_Arbeitsaufträge_
1) Beantworten Sie anhand des Redeauszugs:
(a) Auf welchen Beschluss bezieht sich der letzte Punkt?
(b) Welche Fraktionen spenden am Ende Beifall?
(c) Wer erhält als nächster Redner das Wort?
2) Schreiben Sie aus dem Redeauszug den Abschnitt von „Der letzte Punkt, zu“ bis „für Ihre Aufmerksamkeit!“ wörtlich ab.

_Extrahierter Text_
—————

Der letzte Punkt, zu Beschluss 4! Wir wollen keinen konfessionell gebundenen Religionsunterricht, und ich finde, die Perspektive geht genau 180 Grad in die Gegenrichtung. Insgesamt finde ich, dass Ihr Antrag ein Mittel zu dem Zweck ist, nachträglich ein bisschen Sand ins Getriebe streuen zu wollen.

(Abg. I m h o f f [CDU]: So ein Unsinn!)

Ich finde, die richtigen Forderungen, die Sie haben, sind schon in dem Vertrag verankert, und die anderen Forderungen sind rückschrittlich, und das machen wir nicht mit. Wir lehnen Ihren Antrag entschieden ab. – Herzlichen Dank für Ihre Aufmerksamkeit!

(Beifall beim Bündnis 90/Die Grünen und bei der SPD)

Als nächster Redner hat das Wort der Abgeordnete Timke.

—————

_Erfasste Angaben_
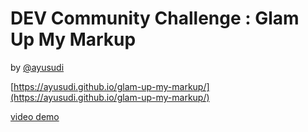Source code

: # DEV Community Challenge : Glam Up My Markup 

by [@ayusudi](https://github.com/ayusudi)

[https://ayusudi.github.io/glam-up-my-markup/](https://ayusudi.github.io/glam-up-my-markup/)

[video demo](./video-gif.gif)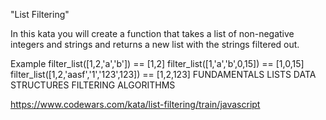 "List Filtering"

In this kata you will create a function that takes a list of non-negative integers and strings and returns a new list with the strings filtered out.

Example
filter_list([1,2,'a','b']) == [1,2]
filter_list([1,'a','b',0,15]) == [1,0,15]
filter_list([1,2,'aasf','1','123',123]) == [1,2,123]
FUNDAMENTALS 	LISTS 	DATA STRUCTURES 	FILTERING 	ALGORITHMS

https://www.codewars.com/kata/list-filtering/train/javascript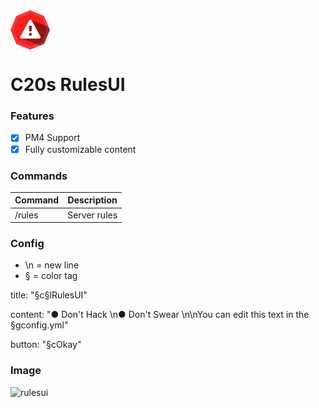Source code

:<img src="https://github.com/creeperplayer20/C20s-RulesUI/blob/main/icon.png" alt="C20s RulesUI logo" title="C20s RulesUI" align="center">

# C20s RulesUI

### Features
- [X] PM4 Support
- [X] Fully customizable content

### Commands
|**Command**|**Description**|
|-----------|---------------|
|/rules     |Server rules   |

### Config

* \n = new line
* § = color tag

title: "§c§lRulesUI"

content: "● Don't Hack \n● Don't Swear \n\nYou can edit this text in the §gconfig.yml"

button: "§cOkay"


### Image

![rulesui](https://user-images.githubusercontent.com/42560781/152647411-c7c6ec3f-57d4-476e-9eb9-4e3a544a09a3.png)

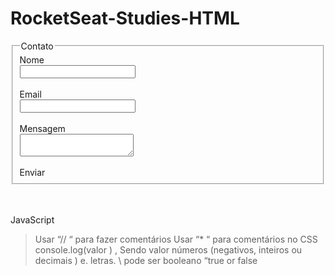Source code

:# RocketSeat-Studies-HTML 
<!DOCTYPE html>
<form actions=“”>
<fieldset>
<legend>Contato</legend>
<label for=“name’>Nome</label>
<br>
<input id=“name”type=“text”
name=“name”>
<br>
<br>
<label for=“email”>Email</label>
<br>
<input id=“email” type=“email”
name=“email”>
<br>
<br>
<label for=“message”>Mensagem</label>
<br>
<textarea name=“message” id=“message”cols=“20”rows=“10”></textarea>
<br>
<br>
<buttom type=“submit”> Enviar</button> 
</fieldset>
</form>
</html>
<br>
<br>
<!-- JAVASCRIPT--> 
JavaScript

>Usar “// “ para fazer comentários
>Usar “* “ para comentários no CSS
> console.log(valor ) , 
Sendo valor números (negativos, inteiros ou decimais ) e. letras. \ pode ser booleano “true or false


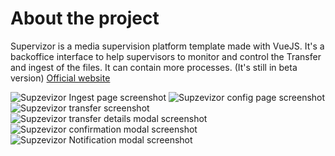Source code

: # **About the project**

Supervizor is a media supervision platform template made with VueJS. It's a backoffice interface to help supervisors to monitor and control the Transfer and ingest of the files. It can contain more processes. (It's still in beta version)
[Official website](http://qa.medostudios.com)

<img src="/projects/sogesoft/img-2.png" alt="Supzevizor Ingest page screenshot" />
<img src="/projects/sogesoft/img-1.png" alt="Supzevizor config page screenshot" />
<img src="/projects/sogesoft/img-3.png" alt="Supzevizor transfer screenshot" />
<img src="/projects/sogesoft/img-4.png" alt="Supzevizor transfer details modal screenshot" />
<img src="/projects/sogesoft/img-5.png" alt="Supzevizor confirmation modal screenshot" />
<img src="/projects/sogesoft/img-6.png" alt="Supzevizor Notification modal screenshot" />
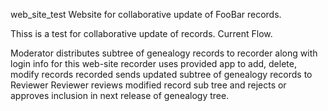 web_site_test
Website for collaborative update of FooBar records.

Thiss is a test for collaborative update of records. Current Flow.

Moderator distributes subtree of genealogy records to recorder along with login info for this web-site
recorder uses provided app to add, delete, modify records
recorded sends updated subtree of genealogy records to Reviewer
Reviewer reviews modified record sub tree and rejects or approves inclusion in next release of genealogy tree.
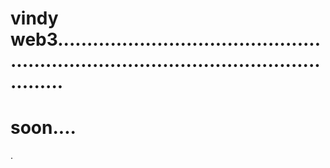 # vindy web3...........................................................................................................
# soon....
.
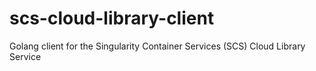 # scs-cloud-library-client
Golang client for the Singularity Container Services (SCS) Cloud Library Service
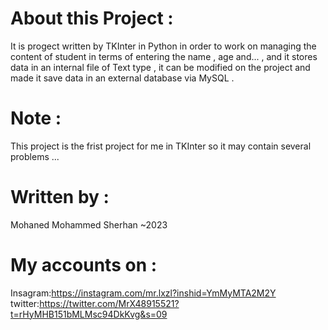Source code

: # About this Project :
It is progect written by TKInter in Python in order to work on managing the content of student in terms of entering the name , age and... , and it stores data in an internal file of Text type , it can be modified on the project and made it save data in an external database via MySQL .   

# Note  :
This project is the frist project for me in TKInter so it may contain several problems ... 

# Written by :
 Mohaned Mohammed Sherhan ~2023

# My accounts on :
Insagram:https://instagram.com/mr.lxzl?inshid=YmMyMTA2M2Y	
twitter:https://twitter.com/MrX48915521?t=rHyMHB151bMLMsc94DkKvg&s=09	

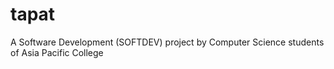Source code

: # tapat
A Software Development (SOFTDEV) project by Computer Science students of Asia Pacific College
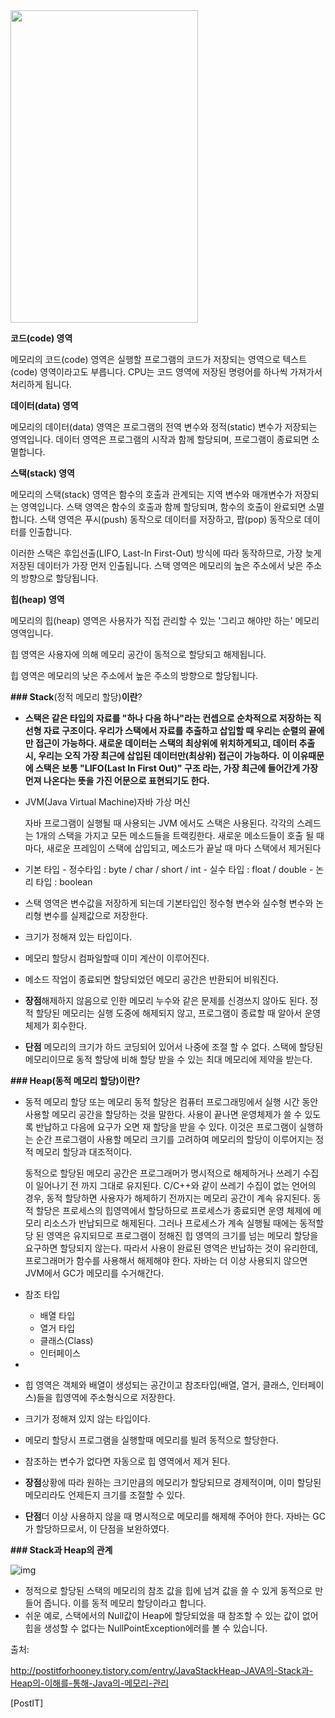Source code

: <img src="/Users/jongwanlim/Library/Application Support/typora-user-images/image-20181205113322745.png" width="300px" height="500px" >

**코드(code) 영역**

메모리의 코드(code) 영역은 실행할 프로그램의 코드가 저장되는 영역으로 텍스트(code) 영역이라고도 부릅니다. CPU는 코드 영역에 저장된 명령어를 하나씩 가져가서 처리하게 됩니다.



**데이터(data) 영역**

메모리의 데이터(data) 영역은 프로그램의 전역 변수와 정적(static) 변수가 저장되는 영역입니다. 데이터 영역은 프로그램의 시작과 함께 할당되며, 프로그램이 종료되면 소멸합니다.



**스택(stack) 영역**

메모리의 스택(stack) 영역은 함수의 호출과 관계되는 지역 변수와 매개변수가 저장되는 영역입니다. 스택 영역은 함수의 호출과 함께 할당되며, 함수의 호출이 완료되면 소멸합니다. 스택 영역은 푸시(push) 동작으로 데이터를 저장하고, 팝(pop) 동작으로 데이터를 인출합니다. 

이러한 스택은 후입선출(LIFO, Last-In First-Out) 방식에 따라 동작하므로, 가장 늦게 저장된 데이터가 가장 먼저 인출됩니다. 스택 영역은 메모리의 높은 주소에서 낮은 주소의 방향으로 할당됩니다.



**힙(heap) 영역**

메모리의 힙(heap) 영역은 사용자가 직접 관리할 수 있는 '그리고 해야만 하는' 메모리 영역입니다.

힙 영역은 사용자에 의해 메모리 공간이 동적으로 할당되고 해제됩니다.

힙 영역은 메모리의 낮은 주소에서 높은 주소의 방향으로 할당됩니다.





**### Stack**(정적 메모리 할당)**이란**?



- **스택은 같은 타입의 자료를 "하나 다음 하나"라는 컨셉으로 순차적으로 저장하는 직선형 자료 구****조이다. 우리가 스택에서 자료를 추출하고 삽입할 때 우리는 순렬의 끝에만 접근이 가능하다. 새로운 데이터는 스택의 최상위에 위치하게되고, 데이터 추출시, 우리는 오직 가장 최근에 삽입된 데이터만(최상위) 접근이 가****능하다.** **이 이유때문에 스택은 보통 "LIFO(Last In First Out)" 구조 라는, 가장 최근에 들어간게 가장 먼져 나온다는 뜻을 가진 어문으로 표현되기도 한다.**

- JVM(Java Virtual Machine)자바 가상 머신

  자바 프로그램이 실행될 때 사용되는 JVM 에서도 스택은 사용된다. 각각의 스레드는 1개의 스택을 가지고 모든 메소드들을 트랙킹한다. 새로운 메소드들이 호출 될 때 마다, 새로운 프레임이 스택에 삽입되고, 메소드가 끝날 때 마다 스택에서 제거된다

- 기본 타입
  \- 정수타입 : byte / char / short / int
  \- 실수 타입 : float / double
  \- 논리 타입 : boolean

- 스택 영역은 변수값을 저장하게 되는데 기본타입인 정수형 변수와 실수형 변수와 논리형 변수를 실제값으로 저장한다.

- 크기가 정해져 있는 타입이다.

- 메모리 할당시 컴파일할때 이미 계산이 이루어진다.

- 메소드 작업이 종료되면 할당되었던 메모리 공간은 반환되어 비워진다.

- **장점**해제하지 않음으로 인한 메모리 누수와 같은 문제를 신경쓰지 않아도 된다. 정적 할당된 메모리는 실행 도중에 해제되지 않고, 프로그램이 종료할 때 알아서 운영 체제가 회수한다.

- **단점**
  메모리의 크기가 하드 코딩되어 있어서 나중에 조절 할 수 없다. 스택에 할당된 메모리이므로 동적 할당에 비해 할당 받을 수 있는 최대 메모리에 제약을 받는다.



**### Heap(동적 메모리 할당)이란?**



- 동적 메모리 할당 또는 메모리 동적 할당은 컴퓨터 프로그래밍에서 실행 시간 동안 사용할 메모리 공간을 할당하는 것을 말한다. 사용이 끝나면 운영체제가 쓸 수 있도록 반납하고 다음에 요구가 오면 재 할당을 받을 수 있다. 이것은 프로그램이 실행하는 순간 프로그램이 사용할 메모리 크기를 고려하여 메모리의 할당이 이루어지는 정적 메모리 할당과 대조적이다.

  동적으로 할당된 메모리 공간은 프로그래머가 명시적으로 해제하거나 쓰레기 수집이 일어나기 전 까지 그대로 유지된다. C/C++와 같이 쓰레기 수집이 없는 언어의 경우, 동적 할당하면 사용자가 해제하기 전까지는 메모리 공간이 계속 유지된다. 동적 할당은 프로세스의 힙영역에서 할당하므로 프로세스가 종료되면 운영 체제에 메모리 리소스가 반납되므로 해제된다. 그러나 프로세스가 계속 실행될 때에는 동적할당 된 영역은 유지되므로 프로그램이 정해진 힙 영역의 크기를 넘는 메모리 할당을 요구하면 할당되지 않는다. 따라서 사용이 완료된 영역은 반납하는 것이 유리한데, 프로그래머가 함수를 사용해서 해제해야 한다. 자바는 더 이상 사용되지 않으면 JVM에서 GC가 메모리를 수거해간다.

- 참조 타입
  - 배열 타입
  - 열거 타입
  - 클래스(Class)
  - 인터페이스

- 

- 힙 영역은 객체와 배열이 생성되는 공간이고 참조타입(배열, 열거, 클래스, 인터페이스)들을 힙영역에 주소형식으로 저장한다. 

- 크기가 정해져 있지 않는 타입이다.

- 메모리 할당시 프로그램을 실행할때 메모리를 빌려 동적으로 할당한다.

- 참조하는 변수가 없다면 자동으로 힙 영역에서 제거 된다.

- **장점**상황에 따라 원하는 크기만큼의 메모리가 할당되므로 경제적이며, 이미 할당된 메모리라도 언제든지 크기를 조절할 수 있다.

- **단점**더 이상 사용하지 않을 때 명시적으로 메모리를 해제해 주어야 한다. 자바는 GC가 할당하므로서, 이 단점을 보완하였다.







**### Stack과 Heap의 관계**



![img](https://t1.daumcdn.net/cfile/tistory/2458A349592E1C420F)



- 정적으로 할당된 스택의 메모리의 참조 값을 힙에 넘겨 값을 쓸 수 있게 동적으로 만들어 줍니다. 이를 동적 메모리 할당이라고 합니다.
- 쉬운 예로, 스택에서의 Null값이 Heap에 할당되었을 때 참조할 수 있는 값이 없어 힙을 생성할 수 없다는 NullPointException에러를 볼 수 있습니다.

출처: 

http://postitforhooney.tistory.com/entry/JavaStackHeap-JAVA의-Stack과-Heap의-이해를-통해-Java의-메모리-관리

 [PostIT]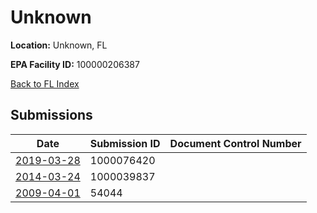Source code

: # Unknown

**Location:** Unknown, FL

**EPA Facility ID:** 100000206387

[Back to FL Index](../../index.md)

## Submissions

| Date | Submission ID | Document Control Number |
|------|--------------|-------------------------|
| [2019-03-28](submissions/1000076420.md) | 1000076420 |  |
| [2014-03-24](submissions/1000039837.md) | 1000039837 |  |
| [2009-04-01](submissions/54044.md) | 54044 |  |
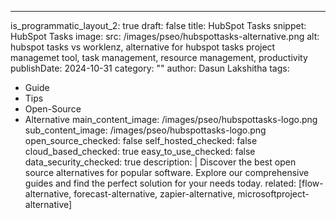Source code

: ---
is_programmatic_layout_2: true
draft: false
title: HubSpot Tasks
snippet: HubSpot Tasks
image:
  src: /images/pseo/hubspottasks-alternative.png
  alt: hubspot tasks vs worklenz, alternative for hubspot tasks project managemet tool, task management, resource management, productivity
publishDate: 2024-10-31
category: ""
author: Dasun Lakshitha
tags:
  - Guide
  - Tips
  - Open-Source
  - Alternative
main_content_image: /images/pseo/hubspottasks-logo.png
sub_content_image: /images/pseo/hubspottasks-logo.png
open_source_checked: false
self_hosted_checked: false
cloud_based_checked: true
easy_to_use_checked: false
data_security_checked: true
description: |
   Discover the best open source alternatives for popular software. Explore our comprehensive guides and find the perfect solution for your needs today.
related: [flow-alternative, forecast-alternative, zapier-alternative, microsoftproject-alternative]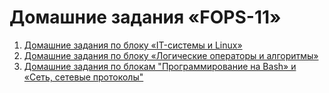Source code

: # Домашние задания «FOPS-11»

1. [Домашние задания по блоку «IT-системы и Linux»](SLIN/README.md)
2. [Домашние задания по блоку «Логические операторы и алгоритмы»](BALGO/README.md)
3. [Домашние задания по блокам "Программирование на Bash» и «Сеть, сетевые протоколы"](SNET/README.md)
 

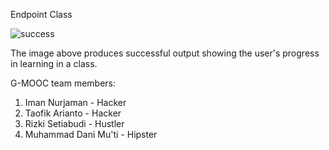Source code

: Endpoint Class

![success](https://github.com/nurzaman-now/G-MOOC-4D/assets/68520415/d73c532b-3602-44fc-8573-a5b143cb4ab7)

The image above produces successful output showing the user's progress in learning in a class.

G-MOOC team members:

1. Iman Nurjaman - Hacker
2. Taofik Arianto - Hacker
3. Rizki Setiabudi - Hustler
4. Muhammad Dani Mu'ti - Hipster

—————

_Lösungen_
1)
(a) Auf Beschluss 4.
(b) Bündnis 90/Die Grünen und die SPD.
(c) Der Abgeordnete Timke.

2)
Der letzte Punkt, zu Beschluss 4! Wir wollen keinen konfessionell gebundenen Religionsunterricht, und ich finde, die Perspektive geht genau 180 Grad in die Gegenrichtung. Insgesamt finde ich, dass Ihr Antrag ein Mittel zu dem Zweck ist, nachträglich ein bisschen Sand ins Getriebe streuen zu wollen.

(Abg. I m h o f f [CDU]: So ein Unsinn!)

Ich finde, die richtigen Forderungen, die Sie haben, sind schon in dem Vertrag verankert, und die anderen Forderungen sind rückschrittlich, und das machen wir nicht mit. Wir lehnen Ihren Antrag entschieden ab. – Herzlichen Dank für Ihre Aufmerksamkeit!